While many solutions have
been proposed and experimented with, only one solution has actually demonstrably
reduced the incidence of famines significantly. The twin innovations of
international trade and a price system solve a problem that has consistently
bedeviled humanity.
Prices communicate an
enormous amount of information to an enormous number of people. They
incorporate supply of a particular product, demand for a particular product,
and the expectations of both producers and consumers in how the price will
change. The communication of scarcity is particularly helpful in the famine
context because food producers know where to direct their resources in order to
take advantage of rising prices (and therefore rising profits).
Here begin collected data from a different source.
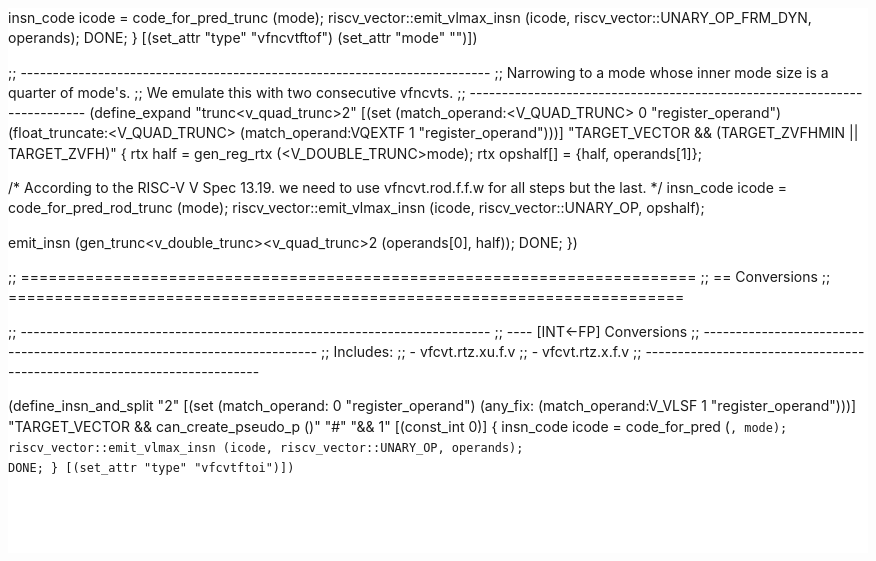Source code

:   insn_code icode = code_for_pred_trunc (<MODE>mode);
  riscv_vector::emit_vlmax_insn (icode, riscv_vector::UNARY_OP_FRM_DYN, operands);
  DONE;
}
  [(set_attr "type" "vfncvtftof")
   (set_attr "mode" "<MODE>")])

;; -------------------------------------------------------------------------
;; Narrowing to a mode whose inner mode size is a quarter of mode's.
;; We emulate this with two consecutive vfncvts.
;; -------------------------------------------------------------------------
(define_expand "trunc<mode><v_quad_trunc>2"
  [(set (match_operand:<V_QUAD_TRUNC> 0 "register_operand")
    (float_truncate:<V_QUAD_TRUNC>
     (match_operand:VQEXTF 1 "register_operand")))]
  "TARGET_VECTOR && (TARGET_ZVFHMIN || TARGET_ZVFH)"
{
  rtx half = gen_reg_rtx (<V_DOUBLE_TRUNC>mode);
  rtx opshalf[] = {half, operands[1]};

  /* According to the RISC-V V Spec 13.19. we need to use
     vfncvt.rod.f.f.w for all steps but the last.  */
  insn_code icode = code_for_pred_rod_trunc (<MODE>mode);
  riscv_vector::emit_vlmax_insn (icode, riscv_vector::UNARY_OP, opshalf);

  emit_insn (gen_trunc<v_double_trunc><v_quad_trunc>2 (operands[0], half));
  DONE;
})


;; =========================================================================
;; == Conversions
;; =========================================================================

;; -------------------------------------------------------------------------
;; ---- [INT<-FP] Conversions
;; -------------------------------------------------------------------------
;; Includes:
;; - vfcvt.rtz.xu.f.v
;; - vfcvt.rtz.x.f.v
;; -------------------------------------------------------------------------

(define_insn_and_split "<optab><mode><vconvert>2"
  [(set (match_operand:<VCONVERT> 0 "register_operand")
	(any_fix:<VCONVERT>
	  (match_operand:V_VLSF 1 "register_operand")))]
  "TARGET_VECTOR && can_create_pseudo_p ()"
  "#"
  "&& 1"
  [(const_int 0)]
{
  insn_code icode = code_for_pred (<CODE>, <MODE>mode);
  riscv_vector::emit_vlmax_insn (icode, riscv_vector::UNARY_OP, operands);
  DONE;
}
[(set_attr "type" "vfcvtftoi")])
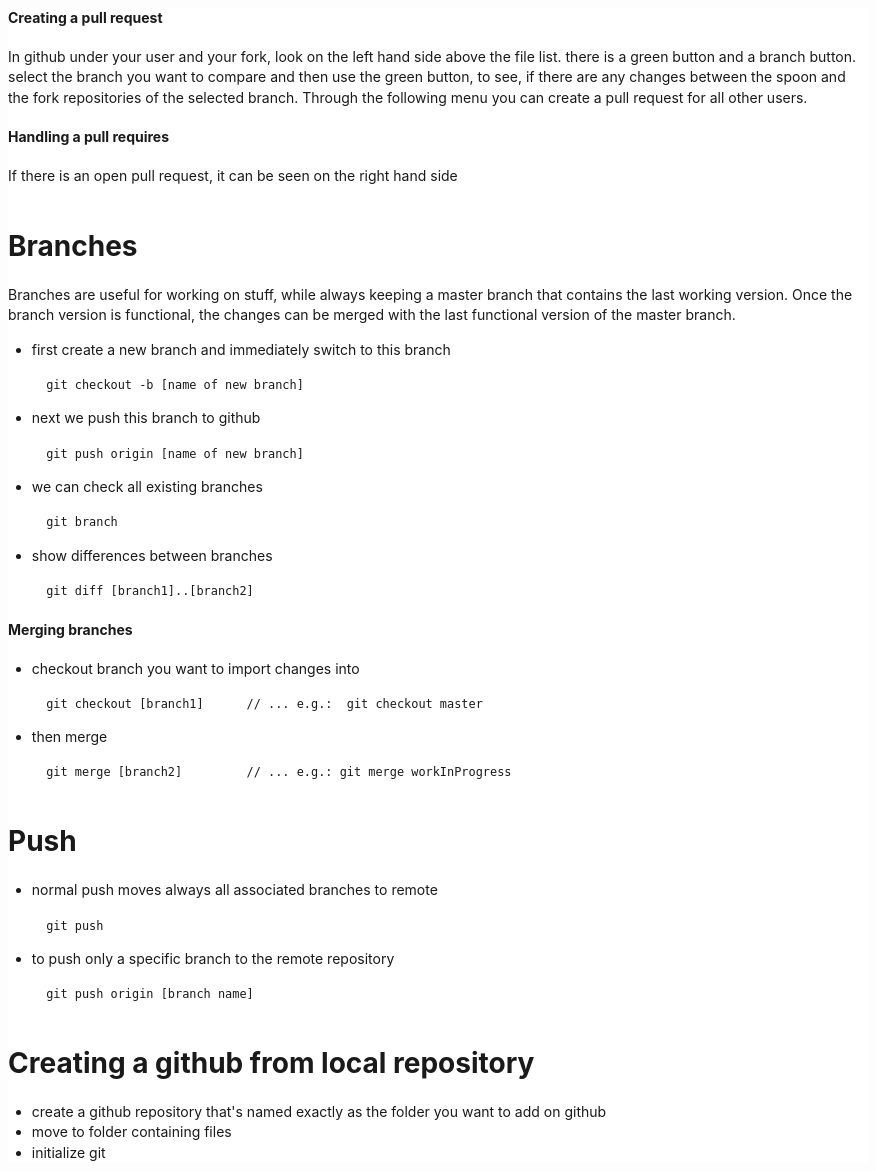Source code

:#### Creating a pull request
In github under your user and your fork, look on the left hand side above the file list. there is a green button 
and a branch button. 
select the branch you want to compare and then use the green button, to see, if there are any changes between the 
spoon and the fork repositories of the selected branch. 
Through the following menu you can create a pull request for all other users.

#### Handling a pull requires
If there is an open pull request, it can be seen on the right hand side


# Branches
Branches are useful for working on stuff, while always keeping a master branch that contains the last working version. 
Once the branch version is functional, the changes can be merged with the last functional version of the master branch.

- first create a new branch and immediately switch to this branch

        git checkout -b [name of new branch]

- next we push this branch to github

        git push origin [name of new branch]

- we can check all existing branches

        git branch

- show differences between branches

        git diff [branch1]..[branch2]

#### Merging branches
- checkout branch you want to import changes into

        git checkout [branch1]      // ... e.g.:  git checkout master

- then merge

        git merge [branch2]         // ... e.g.: git merge workInProgress


# Push
- normal push moves always all associated branches to remote

        git push

- to push only a specific branch to the remote repository

        git push origin [branch name]


# Creating a github from local repository
- create a github repository that's named exactly as the folder you want to add on github
- move to folder containing files
- initialize git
They also help
food consumers decide how to allocate and prioritize their scarce resources in
order to achieve maximum utility in any given situation,
However, in order for the
price system innovation to function effectively, trade liberalization must be
in force. Free international trade (or at least trade without significant
barriers) enables producers in food-rich countries to meet food demand in
diverse markets across the world, which helps stave off famines before they
even begin. International trade, prices, and an interconnected world have
prevented more famines than ever before in history.
The only famines that
occur in the modern era are caused by armed conflict. This is a massively
underappreciated aspect to daily life that improves the outcomes of millions of
people worldwide. The abstract insights that come from a systematic study of
economics have a concrete consequence in millions of lives. This insight helped
me understand the value of economics and of economic thinking more broadly, and
I am grateful to Dr. Bartsch for explaining it more eloquently than myself.